§ Supplied material
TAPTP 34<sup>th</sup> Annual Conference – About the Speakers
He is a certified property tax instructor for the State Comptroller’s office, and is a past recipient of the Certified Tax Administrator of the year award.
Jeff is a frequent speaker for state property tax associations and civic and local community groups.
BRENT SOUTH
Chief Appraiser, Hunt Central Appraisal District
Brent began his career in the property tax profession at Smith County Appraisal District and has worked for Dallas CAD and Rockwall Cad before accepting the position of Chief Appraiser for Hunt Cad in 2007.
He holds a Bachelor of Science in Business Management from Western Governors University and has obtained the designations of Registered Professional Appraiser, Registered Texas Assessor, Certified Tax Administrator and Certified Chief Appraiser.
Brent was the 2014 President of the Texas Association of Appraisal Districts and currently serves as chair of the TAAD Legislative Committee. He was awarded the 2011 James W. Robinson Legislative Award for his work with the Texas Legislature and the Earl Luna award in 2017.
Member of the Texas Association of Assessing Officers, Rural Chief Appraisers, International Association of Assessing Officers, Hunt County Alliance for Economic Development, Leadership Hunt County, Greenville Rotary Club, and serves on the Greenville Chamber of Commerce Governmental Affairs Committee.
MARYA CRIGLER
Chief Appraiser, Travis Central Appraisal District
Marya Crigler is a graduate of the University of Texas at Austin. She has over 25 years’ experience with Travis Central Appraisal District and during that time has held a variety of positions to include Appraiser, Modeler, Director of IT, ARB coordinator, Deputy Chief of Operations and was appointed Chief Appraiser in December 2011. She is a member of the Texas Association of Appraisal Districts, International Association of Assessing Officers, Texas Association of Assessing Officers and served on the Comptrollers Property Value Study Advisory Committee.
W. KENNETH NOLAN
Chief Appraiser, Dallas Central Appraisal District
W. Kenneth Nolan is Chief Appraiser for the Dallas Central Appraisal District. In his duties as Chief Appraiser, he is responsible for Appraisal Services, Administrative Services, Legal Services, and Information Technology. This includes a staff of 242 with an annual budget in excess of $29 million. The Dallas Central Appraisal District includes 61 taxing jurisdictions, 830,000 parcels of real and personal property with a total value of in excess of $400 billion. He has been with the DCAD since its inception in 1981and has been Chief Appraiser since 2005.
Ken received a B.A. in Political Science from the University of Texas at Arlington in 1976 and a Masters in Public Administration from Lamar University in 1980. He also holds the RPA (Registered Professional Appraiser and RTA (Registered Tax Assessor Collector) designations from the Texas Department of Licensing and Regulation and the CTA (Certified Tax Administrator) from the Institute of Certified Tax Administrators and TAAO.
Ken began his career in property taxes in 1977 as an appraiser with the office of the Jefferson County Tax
--
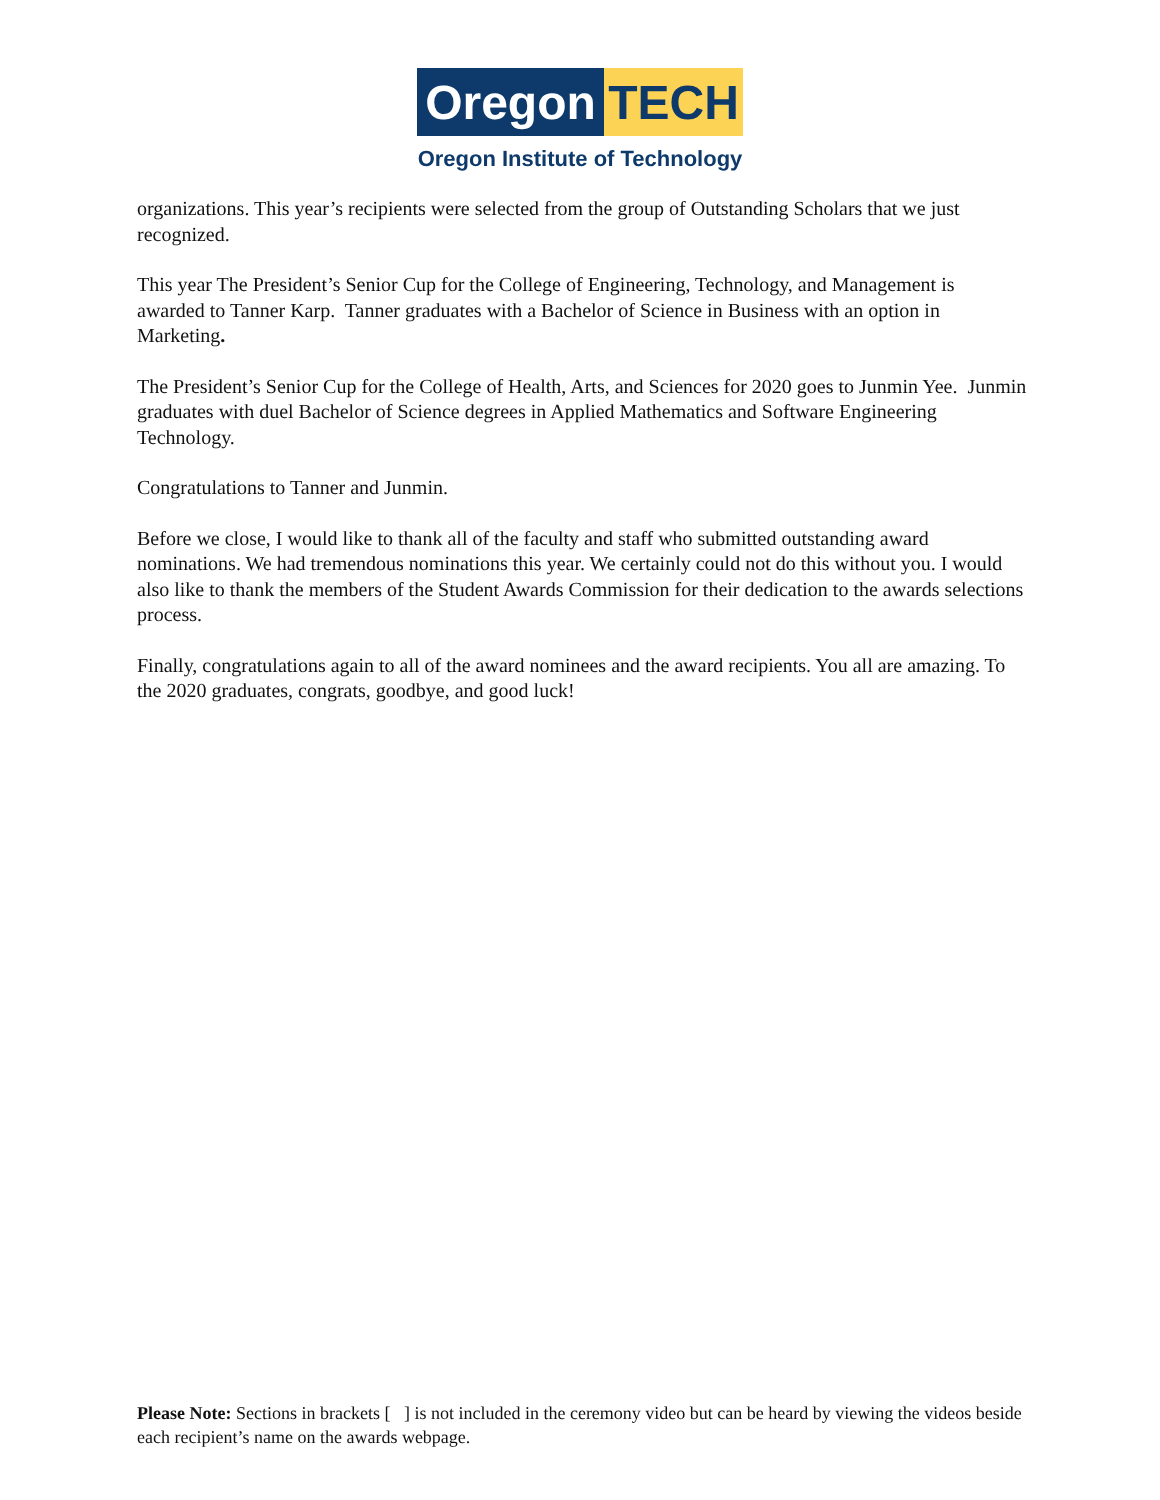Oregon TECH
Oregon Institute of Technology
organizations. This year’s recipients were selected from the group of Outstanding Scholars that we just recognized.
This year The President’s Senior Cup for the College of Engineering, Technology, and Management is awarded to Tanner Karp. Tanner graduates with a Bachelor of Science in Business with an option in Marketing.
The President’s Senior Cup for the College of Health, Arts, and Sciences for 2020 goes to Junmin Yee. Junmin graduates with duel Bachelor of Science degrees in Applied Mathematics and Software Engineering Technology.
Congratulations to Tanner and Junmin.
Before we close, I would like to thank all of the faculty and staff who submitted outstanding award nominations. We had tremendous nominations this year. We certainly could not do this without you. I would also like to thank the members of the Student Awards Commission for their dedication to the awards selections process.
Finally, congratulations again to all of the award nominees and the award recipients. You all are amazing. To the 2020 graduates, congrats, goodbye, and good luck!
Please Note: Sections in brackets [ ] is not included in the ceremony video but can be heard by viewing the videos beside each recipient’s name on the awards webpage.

§ Work instruction
Could you copy each line in the listing above that includes the word "recipients"?

§ Solution for this task
organizations. This year’s recipients were selected from the group of Outstanding Scholars that we just recognized.
Finally, congratulations again to all of the award nominees and the award recipients. You all are amazing. To the 2020 graduates, congrats, goodbye, and good luck!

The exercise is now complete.